According to both organizations, “Results showed that cannabinoids were well tolerated when healthy male and female dogs were dosed for 90 consecutive days. Upon completion, all animals were reported to have no serious adverse events during the study. Postmarket-surveillance data for hemp-derived supplement products sold for use in dogs from 2010 to April 2023 shows that the rate per 1 million administrations sold is 2.19 and 0.01 for adverse events and serious adverse events, respectively. Based on the data available, it was the conclusion of the authors that these substances do not pose significant risk to dogs in long-term use.”
In the press release, Bill Bookout, NASC’s president, said this study stands out because it included data from NASC’s Adverse Event Reporting System (NAERS). NASC members use the system to enter information on their products, including ingredients and usage instructions. “These collective data are processed by algorithms in the system, and adverse events, both serious and non-serious, can be compared and analyzed per million administrations,” he explained.

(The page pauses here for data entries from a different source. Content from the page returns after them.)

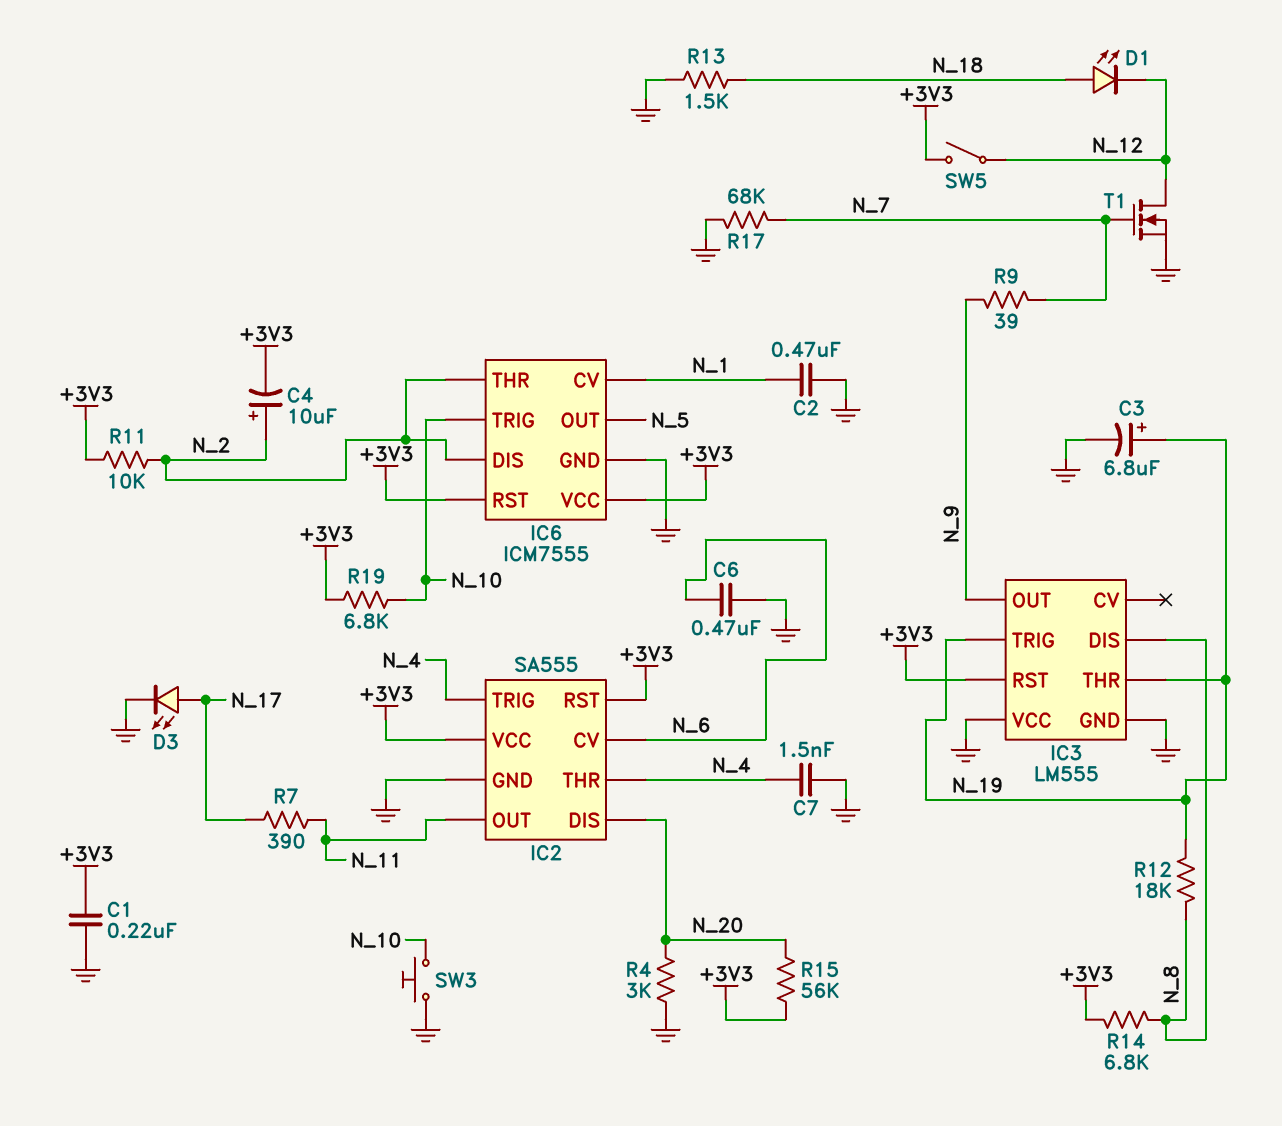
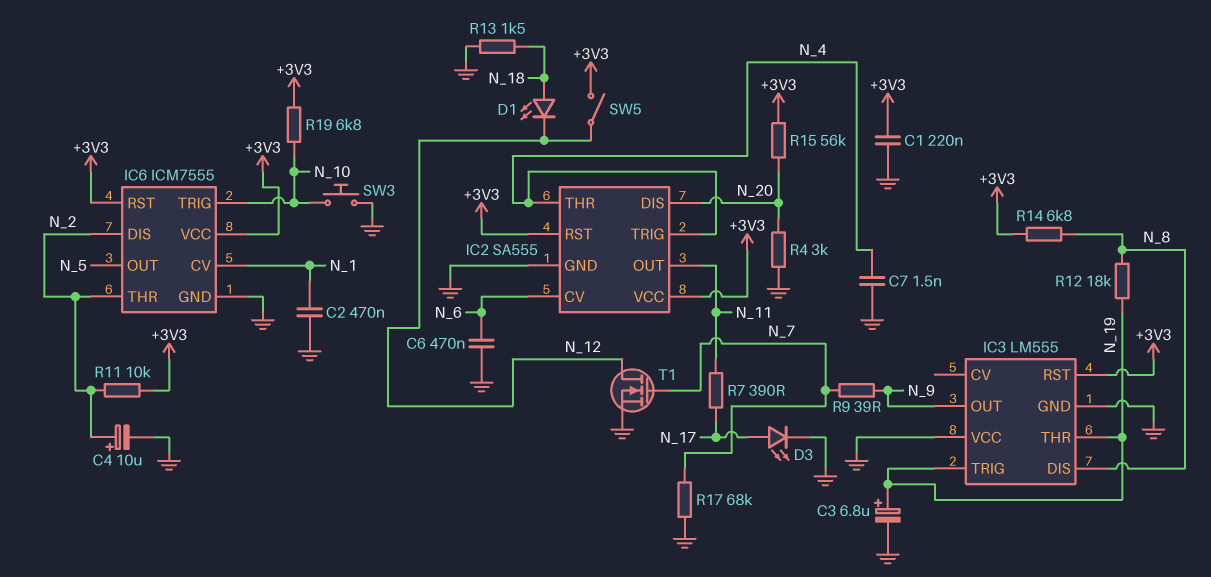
C4: 10uF (plus N_2, minus +3V3) -> 10uF (plus N_2, minus GND)

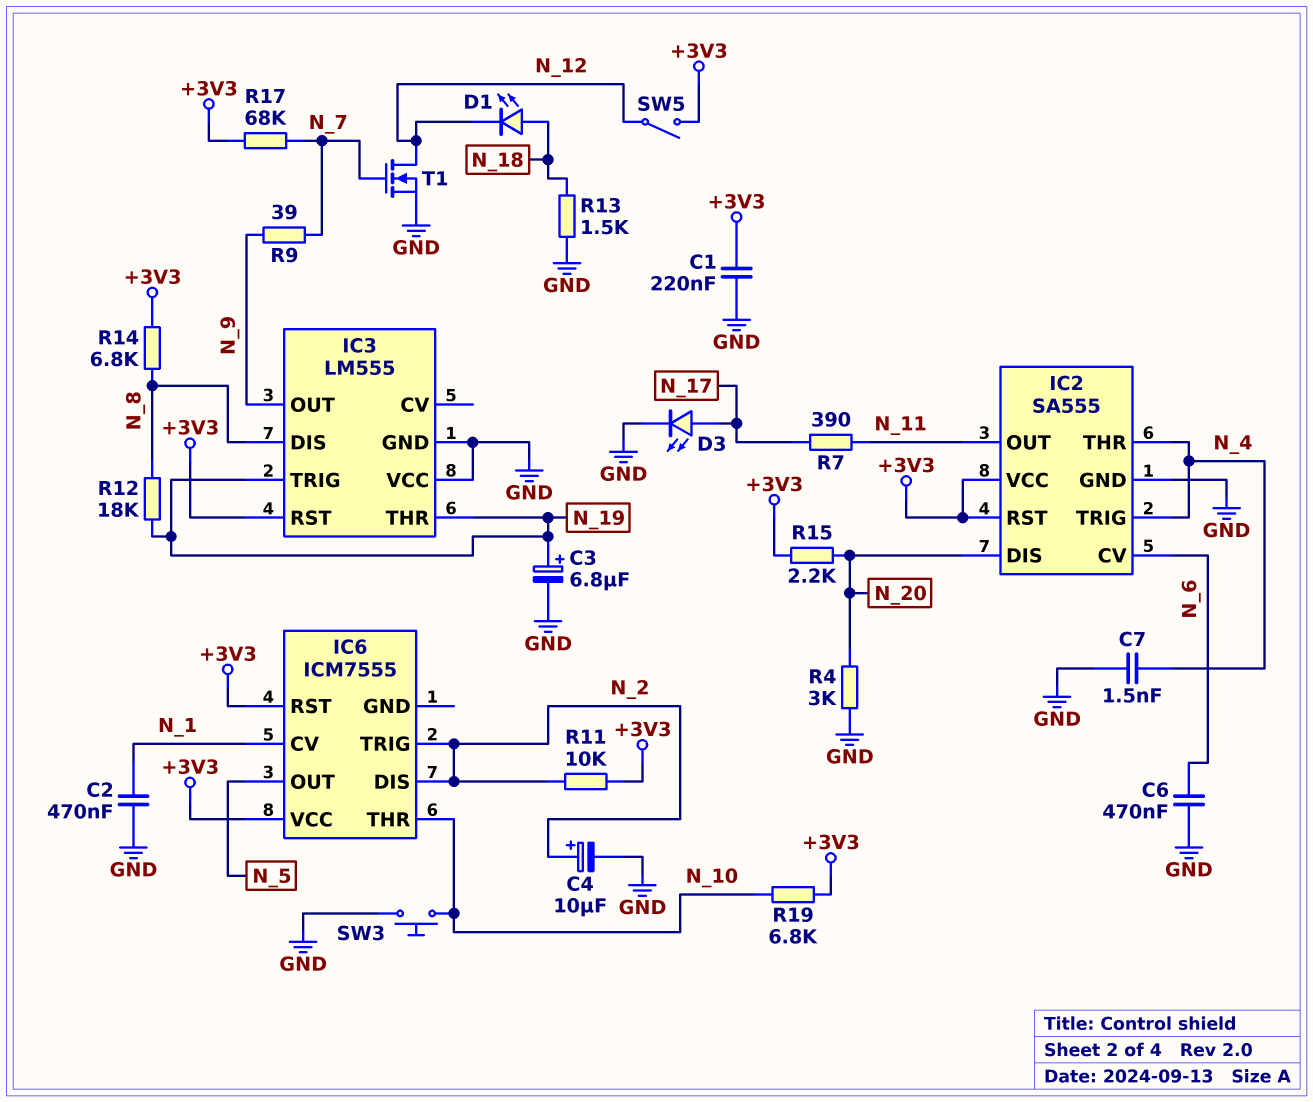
IC6 pin GND: GND -> none
IC6 pin THR: N_2 -> N_10
IC6 pin TRIG: N_10 -> N_2
R15: 56k (+3V3, N_20) -> 2.2k (+3V3, N_20)
R17: 68k (GND, N_7) -> 68k (+3V3, N_7)

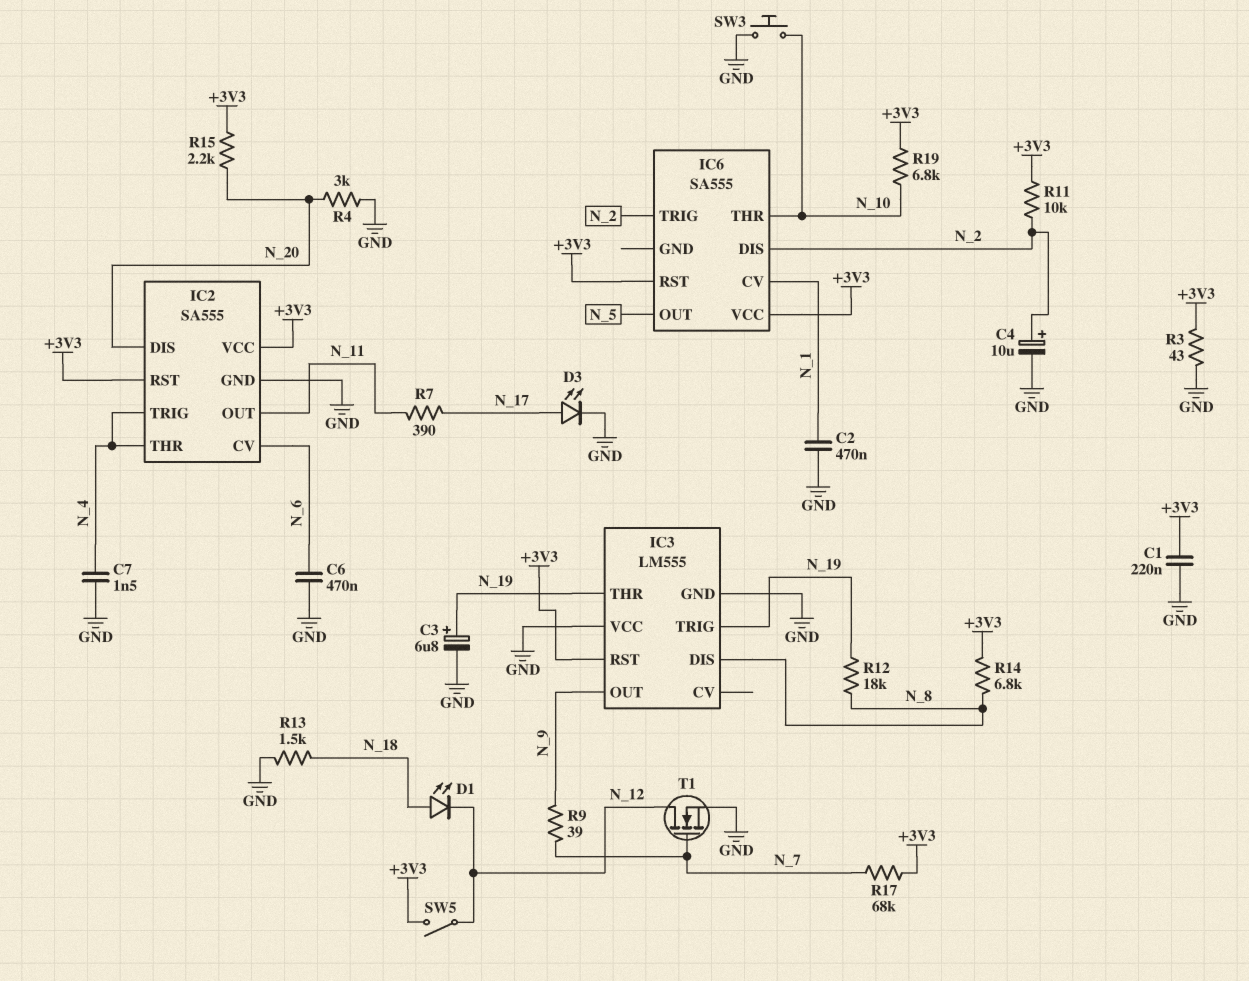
IC6: ICM7555 -> SA555
R3: none -> 43 (+3V3, GND)

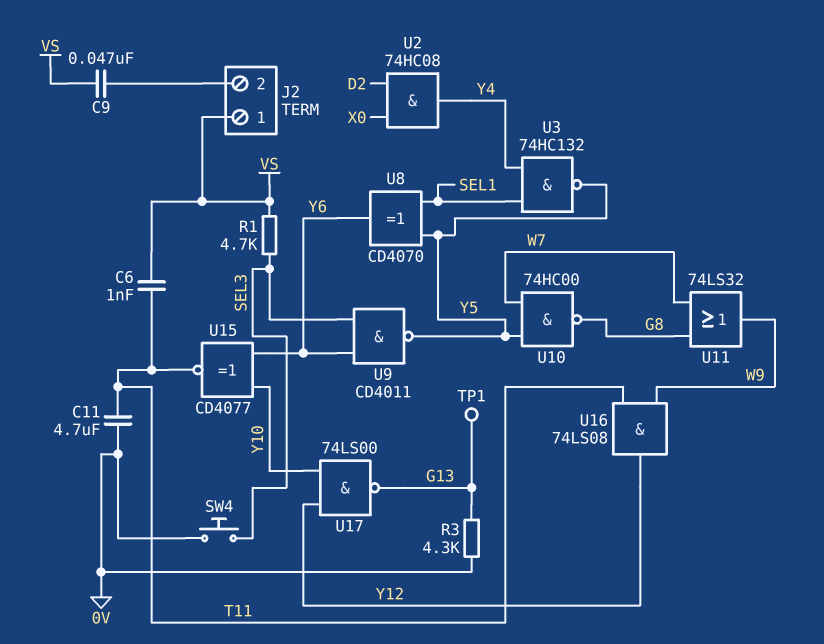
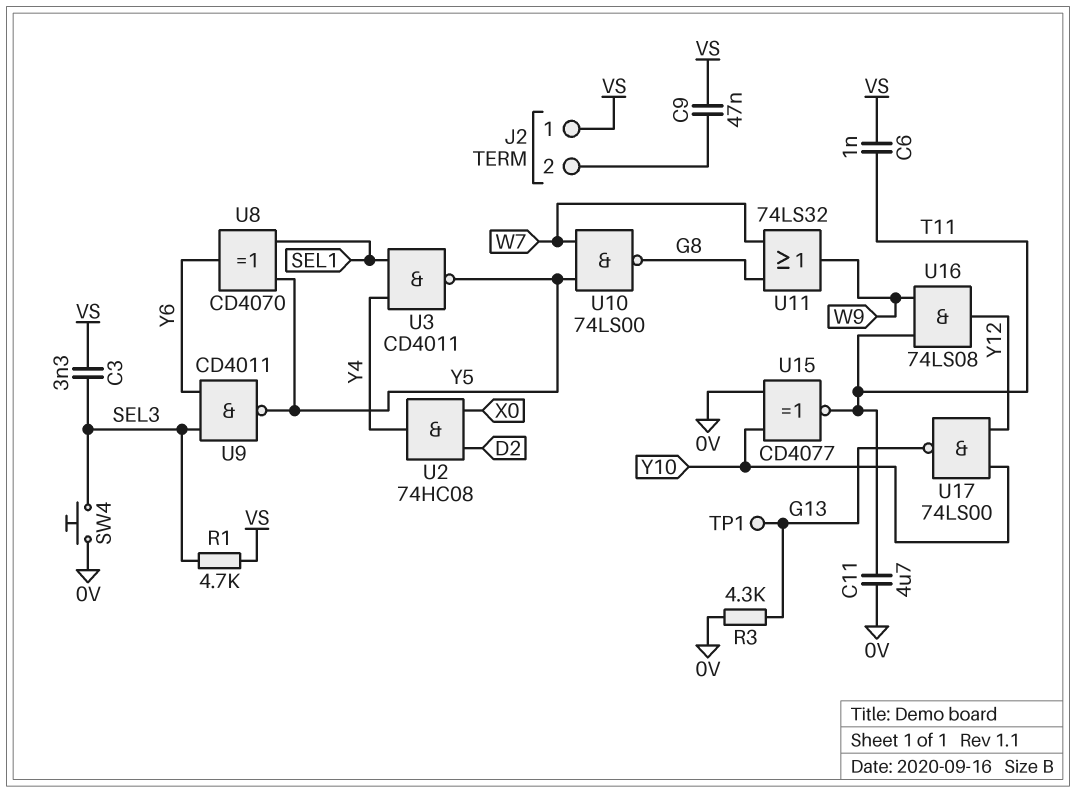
C3: none -> 3.3nF (SEL3, VS)
U3: NAND 74HC132 (in SEL1, in Y4, out Y5) -> NAND CD4011 (in SEL1, in Y4, out Y5)
U10: NAND 74HC00 (in W7, in Y5, out G8) -> NAND 74LS00 (in W7, in Y5, out G8)
U15: XNOR CD4077 (in Y6, in Y10, out T11) -> XNOR CD4077 (in 0V, in Y10, out T11)

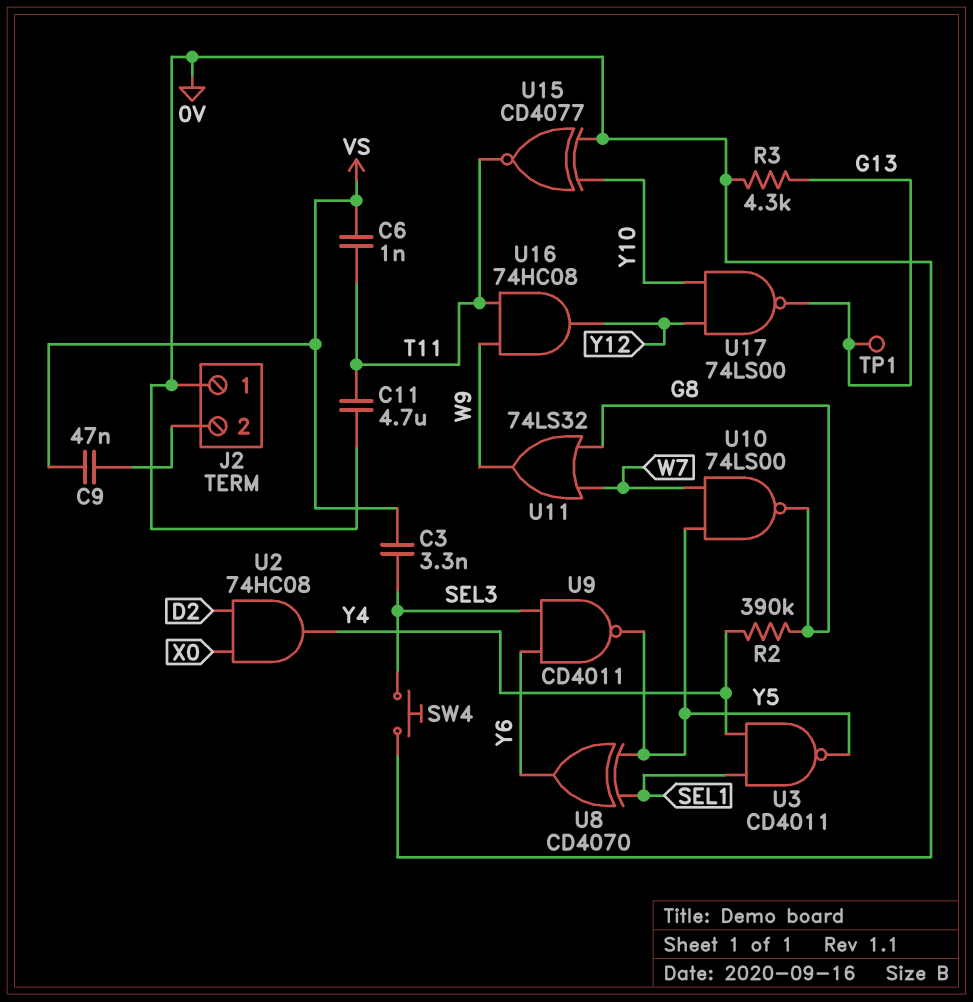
J2 pin 1: VS -> 0V
R1: 4.7k (SEL3, VS) -> none
R2: none -> 390k (G8, Y4)
U16: AND 74LS08 (in T11, in W9, out Y12) -> AND 74HC08 (in T11, in W9, out Y12)

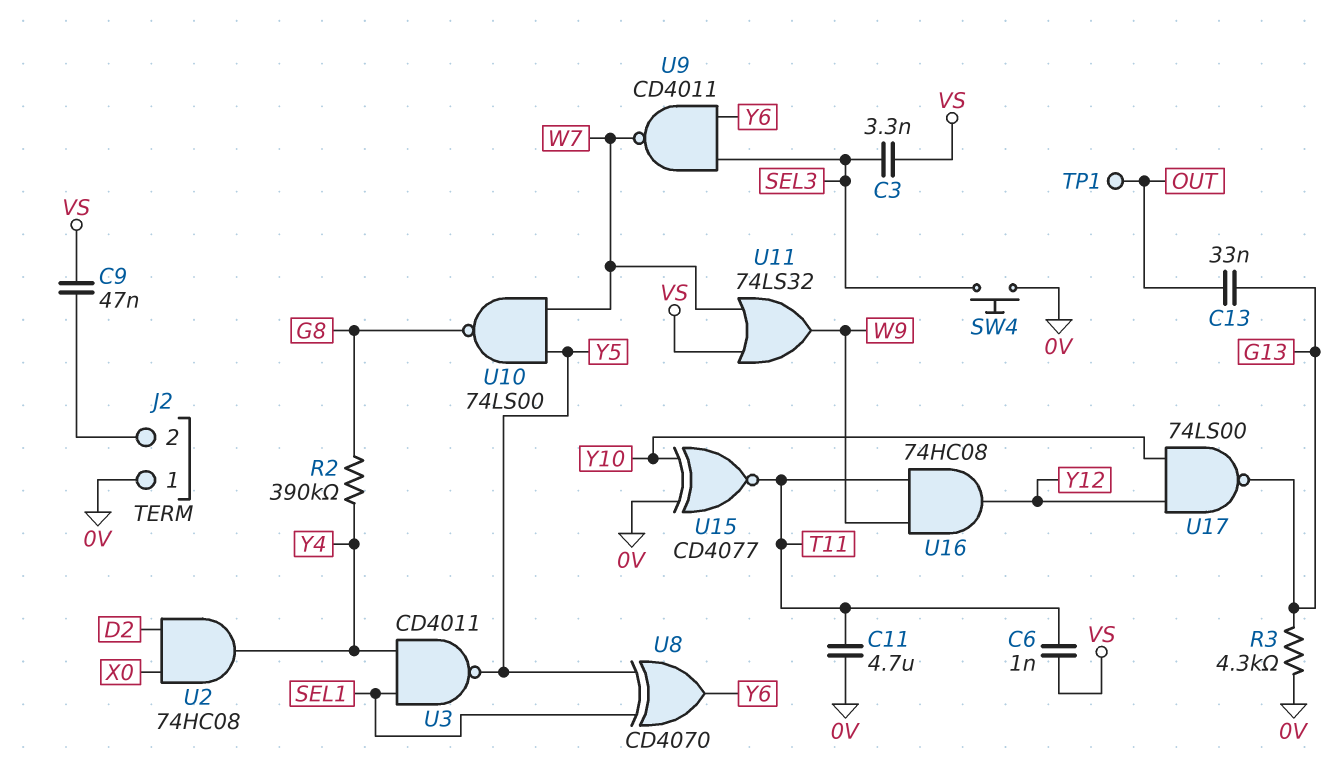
C13: none -> 33nF (G13, OUT)
TP1: test point (G13) -> test point (OUT)
U9: NAND CD4011 (in SEL3, in Y6, out Y5) -> NAND CD4011 (in SEL3, in Y6, out W7)
U11: OR 74LS32 (in G8, in W7, out W9) -> OR 74LS32 (in VS, in W7, out W9)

Of the study’s potential impact on the CBD and pet supplements industries, Margitta Dziwenka, DVM, DABT, Nutrasource’s director of preclinical and companion animal services, added, “This research is a game-changer for pet health, offering an expanded horizon for veterinarians, industry, and pet owners alike. These findings grant us a renewed sense of confidence in exploring CBD product development for use in companion animals so that industry can confidently answer the call and growing demand for natural and alternative products.”